About this task ▸ Tally the lines of text in the rows below that contain the string "DESIGNS". Reply with the number alone.

Excerpted records ▸
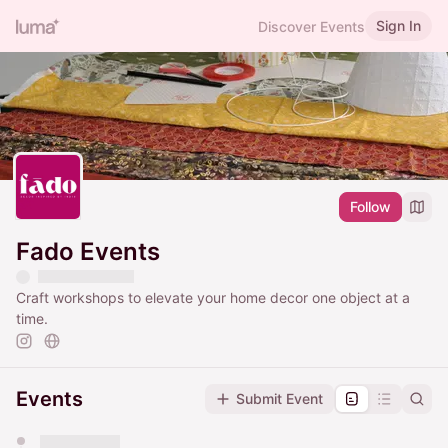
Sign In
Discover Events
Follow
Fado Events
Craft workshops to elevate your home decor one object at a
time.
Events
Submit Event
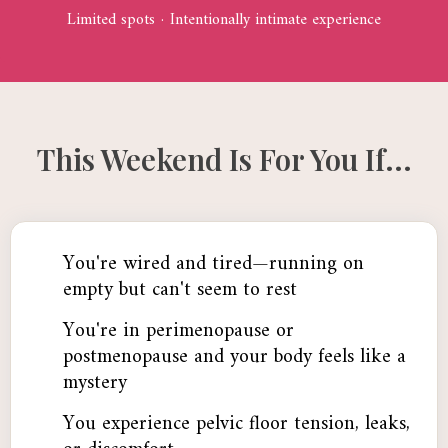
Limited spots · Intentionally intimate experience
This Weekend Is For You If...
You're wired and tired—running on
empty but can't seem to rest
You're in perimenopause or
postmenopause and your body feels like a
mystery
You experience pelvic floor tension, leaks,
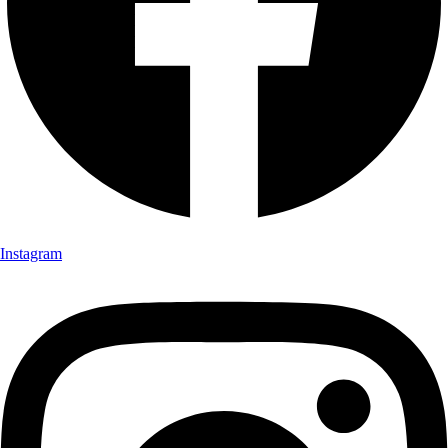
Instagram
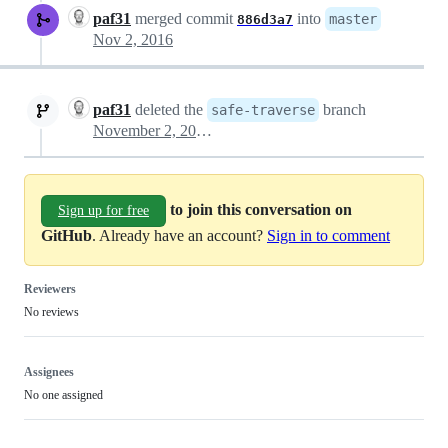
paf31
merged commit
into
master
886d3a7
Nov 2, 2016
paf31
deleted the
branch
safe-traverse
November 2, 2016 18:15
to join this conversation on
Sign up for free
GitHub
. Already have an account?
Sign in to comment
Reviewers
No reviews
Assignees
No one assigned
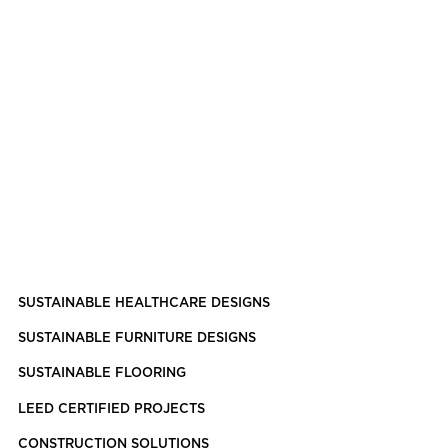
SUSTAINABLE HEALTHCARE DESIGNS
SUSTAINABLE FURNITURE DESIGNS
SUSTAINABLE FLOORING
LEED CERTIFIED PROJECTS
CONSTRUCTION SOLUTIONS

Answer ▸ 2